The Fundamental Attribution Error and Why It's Crippling Student Success
- Ross Markle

- May 6
- 3 min read
We are really bad at understanding why people behave the way they do. Our students are no exception — and it's crippling our efforts to improve student success.

Have you ever been sitting in a construction zone as two lanes become one? As you approach the merge point, most drivers — the civilized ones — get into the surviving lane early. And then, inevitably, someone comes zipping up the closing lane, forcing their way in at the last second. Why do they do that?
In psychology, the process of answering that question is called attribution. One of the most well-documented phenomena in the field is the Fundamental Attribution Error (FAE), first named by Lee Ross in 1977. The FAE describes our tendency to over-emphasize internal, dispositional explanations for the behavior of others — while ignoring the situational forces that may actually be driving it.
The FAE plays out along three dimensions:
Are we observing ourselves or someone else?
Do we perceive the behavior as positive or negative?
Is the cause internal (something about the person) or external (something about the situation)?
Back to the merge: that late-lane driver is someone else, doing something we view as bad. So we make an internal attribution — they're rude, selfish, a bad person. But if we're the ones merging late? We'd likely explain it away contextually: we were running late, we didn't see the sign in time, the situation demanded it. Same behavior. Completely different explanation.
Here's where it gets even more interesting: the pattern reverses for positive behavior. When others do something good, we often attribute it to circumstance — they had to, the situation made it easy. When we do something good, it's because we're genuinely decent people. We extend ourselves charity we routinely deny to others.
Now Bring This Into the Classroom
When I ask faculty members for the number one reason students fail their courses, the answer is almost always some version of "they stop showing up." And that's probably true — absenteeism does precede academic struggle. But very few faculty follow that observation with the more important question: why do students stop showing up?

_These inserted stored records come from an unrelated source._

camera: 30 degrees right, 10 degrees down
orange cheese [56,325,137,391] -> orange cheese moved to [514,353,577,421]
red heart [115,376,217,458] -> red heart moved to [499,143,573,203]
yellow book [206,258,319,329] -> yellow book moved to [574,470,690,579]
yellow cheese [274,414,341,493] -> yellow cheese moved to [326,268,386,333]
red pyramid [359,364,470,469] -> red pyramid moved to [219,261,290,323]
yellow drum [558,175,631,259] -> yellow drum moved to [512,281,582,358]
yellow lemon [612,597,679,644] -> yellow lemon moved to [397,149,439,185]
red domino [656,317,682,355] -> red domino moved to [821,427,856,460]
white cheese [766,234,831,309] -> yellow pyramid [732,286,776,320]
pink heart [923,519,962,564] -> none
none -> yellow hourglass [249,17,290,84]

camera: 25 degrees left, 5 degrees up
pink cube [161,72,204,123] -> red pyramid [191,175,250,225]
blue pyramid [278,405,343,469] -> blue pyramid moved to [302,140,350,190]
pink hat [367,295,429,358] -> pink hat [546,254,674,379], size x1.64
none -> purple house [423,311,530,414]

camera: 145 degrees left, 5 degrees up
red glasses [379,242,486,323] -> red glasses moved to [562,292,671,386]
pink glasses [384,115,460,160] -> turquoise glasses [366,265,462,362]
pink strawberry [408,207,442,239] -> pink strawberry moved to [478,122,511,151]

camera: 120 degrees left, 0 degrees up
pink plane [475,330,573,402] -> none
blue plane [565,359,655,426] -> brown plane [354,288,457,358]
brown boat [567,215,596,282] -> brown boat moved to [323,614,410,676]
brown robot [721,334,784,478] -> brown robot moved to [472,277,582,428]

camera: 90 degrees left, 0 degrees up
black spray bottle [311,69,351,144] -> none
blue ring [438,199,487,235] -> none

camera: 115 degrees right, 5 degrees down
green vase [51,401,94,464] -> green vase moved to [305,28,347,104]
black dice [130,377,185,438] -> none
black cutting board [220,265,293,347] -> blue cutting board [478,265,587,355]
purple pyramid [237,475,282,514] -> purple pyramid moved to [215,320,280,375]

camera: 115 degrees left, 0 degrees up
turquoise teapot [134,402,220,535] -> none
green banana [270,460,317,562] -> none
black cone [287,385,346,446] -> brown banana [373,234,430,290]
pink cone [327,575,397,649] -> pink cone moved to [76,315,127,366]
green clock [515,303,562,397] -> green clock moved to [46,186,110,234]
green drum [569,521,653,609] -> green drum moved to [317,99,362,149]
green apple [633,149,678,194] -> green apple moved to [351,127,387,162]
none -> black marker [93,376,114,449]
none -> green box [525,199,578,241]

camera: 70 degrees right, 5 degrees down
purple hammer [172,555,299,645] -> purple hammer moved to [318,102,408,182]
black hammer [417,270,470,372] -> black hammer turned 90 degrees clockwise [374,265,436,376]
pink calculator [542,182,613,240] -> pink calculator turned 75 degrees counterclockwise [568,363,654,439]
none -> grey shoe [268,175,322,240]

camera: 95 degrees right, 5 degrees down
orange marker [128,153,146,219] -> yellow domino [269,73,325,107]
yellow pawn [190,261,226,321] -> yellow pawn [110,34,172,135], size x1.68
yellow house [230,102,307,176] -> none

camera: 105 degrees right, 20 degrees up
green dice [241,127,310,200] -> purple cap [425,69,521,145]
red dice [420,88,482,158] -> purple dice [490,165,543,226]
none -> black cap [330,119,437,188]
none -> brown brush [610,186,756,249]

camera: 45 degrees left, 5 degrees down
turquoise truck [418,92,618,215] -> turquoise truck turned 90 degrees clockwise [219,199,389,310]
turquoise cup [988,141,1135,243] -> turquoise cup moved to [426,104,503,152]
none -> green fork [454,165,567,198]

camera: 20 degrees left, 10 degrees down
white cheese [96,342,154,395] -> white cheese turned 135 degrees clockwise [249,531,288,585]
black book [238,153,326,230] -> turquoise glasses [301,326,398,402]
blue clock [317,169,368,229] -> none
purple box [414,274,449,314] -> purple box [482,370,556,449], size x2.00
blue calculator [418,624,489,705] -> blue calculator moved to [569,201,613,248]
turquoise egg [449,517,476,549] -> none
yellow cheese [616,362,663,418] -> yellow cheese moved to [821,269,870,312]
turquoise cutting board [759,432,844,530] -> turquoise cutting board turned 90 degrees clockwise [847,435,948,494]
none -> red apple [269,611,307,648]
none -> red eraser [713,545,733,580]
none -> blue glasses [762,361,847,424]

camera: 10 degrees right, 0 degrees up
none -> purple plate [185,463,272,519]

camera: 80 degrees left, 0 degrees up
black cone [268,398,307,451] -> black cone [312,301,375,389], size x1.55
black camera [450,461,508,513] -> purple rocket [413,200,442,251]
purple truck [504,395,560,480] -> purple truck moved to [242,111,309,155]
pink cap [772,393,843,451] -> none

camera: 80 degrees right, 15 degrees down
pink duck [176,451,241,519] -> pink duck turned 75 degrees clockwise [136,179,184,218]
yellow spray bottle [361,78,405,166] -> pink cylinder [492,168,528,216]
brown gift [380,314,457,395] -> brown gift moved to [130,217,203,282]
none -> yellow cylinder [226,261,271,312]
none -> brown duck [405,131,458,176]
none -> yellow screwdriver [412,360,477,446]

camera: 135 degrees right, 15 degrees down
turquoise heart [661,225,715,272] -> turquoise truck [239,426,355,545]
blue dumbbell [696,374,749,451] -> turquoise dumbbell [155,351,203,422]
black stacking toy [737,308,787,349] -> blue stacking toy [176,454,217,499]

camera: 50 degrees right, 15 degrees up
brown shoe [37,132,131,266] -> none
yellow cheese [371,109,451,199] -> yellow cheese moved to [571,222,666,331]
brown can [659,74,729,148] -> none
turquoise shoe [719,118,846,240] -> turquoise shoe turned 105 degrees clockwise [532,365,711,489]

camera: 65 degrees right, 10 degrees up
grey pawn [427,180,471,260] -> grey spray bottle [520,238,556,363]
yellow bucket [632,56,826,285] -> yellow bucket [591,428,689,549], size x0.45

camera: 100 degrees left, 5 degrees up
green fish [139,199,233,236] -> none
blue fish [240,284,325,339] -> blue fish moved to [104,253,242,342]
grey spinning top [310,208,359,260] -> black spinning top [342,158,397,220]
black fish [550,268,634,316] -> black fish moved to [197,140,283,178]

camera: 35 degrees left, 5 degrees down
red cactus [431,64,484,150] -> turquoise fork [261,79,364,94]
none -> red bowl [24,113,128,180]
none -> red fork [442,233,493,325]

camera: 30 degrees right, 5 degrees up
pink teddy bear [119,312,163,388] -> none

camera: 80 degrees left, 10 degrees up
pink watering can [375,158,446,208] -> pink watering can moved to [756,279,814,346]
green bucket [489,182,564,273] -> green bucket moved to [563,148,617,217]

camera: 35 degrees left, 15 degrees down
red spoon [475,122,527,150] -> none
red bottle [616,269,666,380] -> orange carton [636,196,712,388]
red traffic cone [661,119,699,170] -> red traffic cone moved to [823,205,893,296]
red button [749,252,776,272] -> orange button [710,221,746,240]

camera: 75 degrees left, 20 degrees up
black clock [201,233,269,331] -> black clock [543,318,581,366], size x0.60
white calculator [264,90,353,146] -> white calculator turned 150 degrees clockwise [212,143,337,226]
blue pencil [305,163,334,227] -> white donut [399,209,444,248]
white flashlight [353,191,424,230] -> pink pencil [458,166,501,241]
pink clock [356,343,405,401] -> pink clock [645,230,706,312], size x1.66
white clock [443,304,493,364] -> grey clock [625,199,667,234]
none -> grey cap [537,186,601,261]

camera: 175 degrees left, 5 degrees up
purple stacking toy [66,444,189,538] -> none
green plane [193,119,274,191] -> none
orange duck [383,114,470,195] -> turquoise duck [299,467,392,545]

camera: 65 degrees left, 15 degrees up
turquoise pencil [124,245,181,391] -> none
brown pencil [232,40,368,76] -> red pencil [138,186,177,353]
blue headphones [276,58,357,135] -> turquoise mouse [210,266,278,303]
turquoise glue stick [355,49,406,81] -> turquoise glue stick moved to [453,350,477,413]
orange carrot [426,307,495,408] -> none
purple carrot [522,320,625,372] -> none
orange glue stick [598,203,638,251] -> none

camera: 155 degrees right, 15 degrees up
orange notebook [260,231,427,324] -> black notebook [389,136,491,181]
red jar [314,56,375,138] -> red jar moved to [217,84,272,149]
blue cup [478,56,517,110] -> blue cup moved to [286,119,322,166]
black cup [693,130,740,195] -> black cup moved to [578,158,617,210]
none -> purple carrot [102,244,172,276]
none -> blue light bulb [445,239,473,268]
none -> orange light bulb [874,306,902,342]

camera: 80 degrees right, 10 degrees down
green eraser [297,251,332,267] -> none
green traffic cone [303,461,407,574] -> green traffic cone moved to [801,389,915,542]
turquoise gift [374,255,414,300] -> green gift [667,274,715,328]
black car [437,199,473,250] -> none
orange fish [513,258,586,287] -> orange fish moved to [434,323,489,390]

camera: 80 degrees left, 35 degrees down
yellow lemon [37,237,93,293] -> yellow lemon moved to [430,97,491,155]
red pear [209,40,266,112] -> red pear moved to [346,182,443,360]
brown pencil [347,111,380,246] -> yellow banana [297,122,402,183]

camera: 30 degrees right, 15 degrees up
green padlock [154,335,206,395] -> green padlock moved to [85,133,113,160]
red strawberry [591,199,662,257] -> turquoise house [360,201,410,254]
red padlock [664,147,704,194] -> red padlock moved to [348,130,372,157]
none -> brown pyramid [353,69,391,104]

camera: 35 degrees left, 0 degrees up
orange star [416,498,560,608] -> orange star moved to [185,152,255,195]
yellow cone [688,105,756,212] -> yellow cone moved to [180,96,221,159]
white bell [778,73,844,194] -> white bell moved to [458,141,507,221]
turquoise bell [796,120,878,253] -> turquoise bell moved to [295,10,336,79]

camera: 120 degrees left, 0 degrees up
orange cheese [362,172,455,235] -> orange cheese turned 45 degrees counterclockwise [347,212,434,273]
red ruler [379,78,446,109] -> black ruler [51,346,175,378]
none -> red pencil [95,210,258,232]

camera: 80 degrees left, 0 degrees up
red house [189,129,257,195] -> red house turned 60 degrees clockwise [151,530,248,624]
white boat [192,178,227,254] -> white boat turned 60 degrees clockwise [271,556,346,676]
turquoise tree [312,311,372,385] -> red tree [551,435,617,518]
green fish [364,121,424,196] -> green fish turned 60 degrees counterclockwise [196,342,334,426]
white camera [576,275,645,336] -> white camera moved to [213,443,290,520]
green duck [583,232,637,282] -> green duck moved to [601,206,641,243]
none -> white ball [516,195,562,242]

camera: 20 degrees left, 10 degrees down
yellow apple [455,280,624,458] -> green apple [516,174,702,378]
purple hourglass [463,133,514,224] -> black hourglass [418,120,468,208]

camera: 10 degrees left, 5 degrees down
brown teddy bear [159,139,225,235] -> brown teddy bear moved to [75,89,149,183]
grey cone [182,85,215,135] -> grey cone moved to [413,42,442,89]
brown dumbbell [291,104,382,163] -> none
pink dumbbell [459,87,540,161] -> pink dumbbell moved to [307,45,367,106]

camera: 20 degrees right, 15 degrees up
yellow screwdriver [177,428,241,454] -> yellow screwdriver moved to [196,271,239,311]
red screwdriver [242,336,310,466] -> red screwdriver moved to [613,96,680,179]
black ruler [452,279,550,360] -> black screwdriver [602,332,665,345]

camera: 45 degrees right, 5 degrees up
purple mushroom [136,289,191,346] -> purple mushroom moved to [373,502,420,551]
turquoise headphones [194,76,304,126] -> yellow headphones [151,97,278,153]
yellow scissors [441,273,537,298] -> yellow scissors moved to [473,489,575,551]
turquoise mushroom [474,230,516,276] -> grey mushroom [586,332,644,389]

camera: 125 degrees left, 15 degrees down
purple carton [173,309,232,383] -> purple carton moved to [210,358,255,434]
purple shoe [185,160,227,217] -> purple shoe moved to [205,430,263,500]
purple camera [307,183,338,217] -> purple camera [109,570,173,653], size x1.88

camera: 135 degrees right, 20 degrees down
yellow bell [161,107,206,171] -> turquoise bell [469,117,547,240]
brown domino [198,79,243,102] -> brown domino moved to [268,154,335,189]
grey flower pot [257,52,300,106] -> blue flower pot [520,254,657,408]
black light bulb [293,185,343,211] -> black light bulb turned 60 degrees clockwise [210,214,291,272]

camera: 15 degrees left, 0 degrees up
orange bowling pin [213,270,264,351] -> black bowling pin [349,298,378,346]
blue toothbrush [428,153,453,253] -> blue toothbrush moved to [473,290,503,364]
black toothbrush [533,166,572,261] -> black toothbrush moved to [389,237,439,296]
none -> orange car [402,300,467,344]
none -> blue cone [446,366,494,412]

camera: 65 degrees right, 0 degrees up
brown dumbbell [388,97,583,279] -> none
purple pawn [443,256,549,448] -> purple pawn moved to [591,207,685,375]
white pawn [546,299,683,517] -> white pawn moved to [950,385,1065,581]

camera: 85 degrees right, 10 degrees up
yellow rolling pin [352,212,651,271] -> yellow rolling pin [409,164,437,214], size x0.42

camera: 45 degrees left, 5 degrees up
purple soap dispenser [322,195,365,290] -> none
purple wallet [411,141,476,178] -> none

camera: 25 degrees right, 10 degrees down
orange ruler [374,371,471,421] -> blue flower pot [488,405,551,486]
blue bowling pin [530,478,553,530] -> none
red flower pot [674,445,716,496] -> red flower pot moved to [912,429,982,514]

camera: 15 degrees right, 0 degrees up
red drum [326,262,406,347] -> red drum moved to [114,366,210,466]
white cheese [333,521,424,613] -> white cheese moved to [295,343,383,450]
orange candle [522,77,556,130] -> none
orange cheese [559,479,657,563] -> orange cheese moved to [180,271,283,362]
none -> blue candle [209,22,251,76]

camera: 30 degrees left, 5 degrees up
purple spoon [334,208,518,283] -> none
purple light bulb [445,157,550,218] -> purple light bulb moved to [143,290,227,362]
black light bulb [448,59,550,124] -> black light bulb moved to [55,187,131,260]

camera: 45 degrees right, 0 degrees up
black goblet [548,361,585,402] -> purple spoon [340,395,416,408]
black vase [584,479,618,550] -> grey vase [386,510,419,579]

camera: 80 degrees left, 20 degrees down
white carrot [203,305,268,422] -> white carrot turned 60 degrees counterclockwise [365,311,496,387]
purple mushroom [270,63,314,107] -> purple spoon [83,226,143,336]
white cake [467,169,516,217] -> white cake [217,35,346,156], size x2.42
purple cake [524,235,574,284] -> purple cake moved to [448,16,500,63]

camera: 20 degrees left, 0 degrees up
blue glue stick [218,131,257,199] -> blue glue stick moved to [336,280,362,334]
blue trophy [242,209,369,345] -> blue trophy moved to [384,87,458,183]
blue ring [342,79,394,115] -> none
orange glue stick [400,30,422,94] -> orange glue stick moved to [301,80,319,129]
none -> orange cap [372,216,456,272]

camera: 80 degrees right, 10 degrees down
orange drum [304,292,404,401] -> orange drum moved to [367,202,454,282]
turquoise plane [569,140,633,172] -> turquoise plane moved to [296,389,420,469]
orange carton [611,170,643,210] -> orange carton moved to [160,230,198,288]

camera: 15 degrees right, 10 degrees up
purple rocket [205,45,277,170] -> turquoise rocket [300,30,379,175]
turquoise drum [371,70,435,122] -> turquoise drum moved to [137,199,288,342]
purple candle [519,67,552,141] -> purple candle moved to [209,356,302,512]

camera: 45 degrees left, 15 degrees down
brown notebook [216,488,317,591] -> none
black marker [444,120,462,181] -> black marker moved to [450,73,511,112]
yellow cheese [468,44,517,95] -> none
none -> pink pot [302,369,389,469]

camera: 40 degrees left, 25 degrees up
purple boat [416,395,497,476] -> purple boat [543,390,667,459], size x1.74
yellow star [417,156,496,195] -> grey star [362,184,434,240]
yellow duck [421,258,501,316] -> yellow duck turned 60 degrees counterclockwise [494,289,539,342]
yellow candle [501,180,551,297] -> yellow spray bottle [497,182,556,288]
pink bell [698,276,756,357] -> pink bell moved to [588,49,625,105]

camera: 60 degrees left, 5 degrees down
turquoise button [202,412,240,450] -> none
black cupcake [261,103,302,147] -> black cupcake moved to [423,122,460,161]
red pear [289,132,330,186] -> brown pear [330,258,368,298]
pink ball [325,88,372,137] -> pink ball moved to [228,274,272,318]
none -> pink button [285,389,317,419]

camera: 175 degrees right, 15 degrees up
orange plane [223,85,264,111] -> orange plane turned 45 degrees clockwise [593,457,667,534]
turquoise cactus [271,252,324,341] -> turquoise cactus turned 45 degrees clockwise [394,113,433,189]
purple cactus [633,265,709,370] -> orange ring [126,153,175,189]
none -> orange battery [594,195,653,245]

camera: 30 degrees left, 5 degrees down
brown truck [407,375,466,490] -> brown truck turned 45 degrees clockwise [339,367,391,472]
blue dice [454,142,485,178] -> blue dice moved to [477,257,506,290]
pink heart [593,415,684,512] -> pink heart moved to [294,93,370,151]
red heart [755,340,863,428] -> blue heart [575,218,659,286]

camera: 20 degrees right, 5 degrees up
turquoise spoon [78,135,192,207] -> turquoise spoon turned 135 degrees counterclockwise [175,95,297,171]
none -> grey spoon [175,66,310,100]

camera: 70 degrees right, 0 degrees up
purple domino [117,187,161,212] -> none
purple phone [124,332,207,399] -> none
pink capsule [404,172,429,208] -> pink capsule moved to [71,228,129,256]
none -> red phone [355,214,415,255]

Research on teacher attributions confirms this pattern is not incidental — it's systematic. Studies consistently show that educators are more likely to attribute student failure to factors internal to the student (attention, motivation, effort) than to instructional quality or course design (Aldrup et al., 2018; Jager & Denessen, 2015). Far too often, educators look at a student who disappears halfway through the semester and think: lazy, uncommitted, not college material. We rarely stop to ask: could the class itself have pushed them out? Did they feel unwelcome? Was the content presented in a way that made persistence feel futile?
This matters enormously for student success — because the context is the only thing we can actually change.
I once reviewed a set of student learning outcomes reports for an institution. They contained detailed breakdowns by time of day, course modality, and student readiness indicators. What was conspicuously absent: anything about what faculty were doing. No evaluation of instructional methods. No reflection on course design. No data on how teaching quality or pedagogical approach varied across sections. The implicit message was clear: student outcomes are a student problem.
The Trap — and the Way Out
The FAE isn't a character flaw — it's a cognitive tendency that affects all of us. But in higher education, its consequences are particularly high. When we systematically misattribute student struggle to internal deficits rather than institutional and instructional context, we design interventions that miss the mark. We build programs that tell students to try harder, rather than asking whether we've created conditions that foster effort.
The antidote isn't to ignore what students bring to the institution — their readiness, their noncognitive strengths and challenges, their prior experiences. Those factors are real and matter. But they only tell half the story. The other half is what the institution does with that information. Does the advising system respond to it? Does faculty development address it? Does the support infrastructure reflect it?
Improving student success requires us to hold both truths simultaneously: students come with their own histories, strengths, and needs — and institutions have an obligation to understand and respond to those, rather than simply reacting when things go wrong. Correcting for the Fundamental Attribution Error isn't just good psychology. It's good practice.
References
Aldrup, K., Klusmann, U., & Lüdtke, O. (2018). A systematic review of teachers' causal attributions: Prevalence, correlates, and consequences. Frontiers in Psychology. https://doi.org/10.3389/fpsyg.2018.02305
Ross, L. (1977). The intuitive psychologist and his shortcomings: Distortions in the attribution process. In L. Berkowitz (Ed.), Advances in experimental social psychology (Vol. 10, pp. 173–220). Academic Press.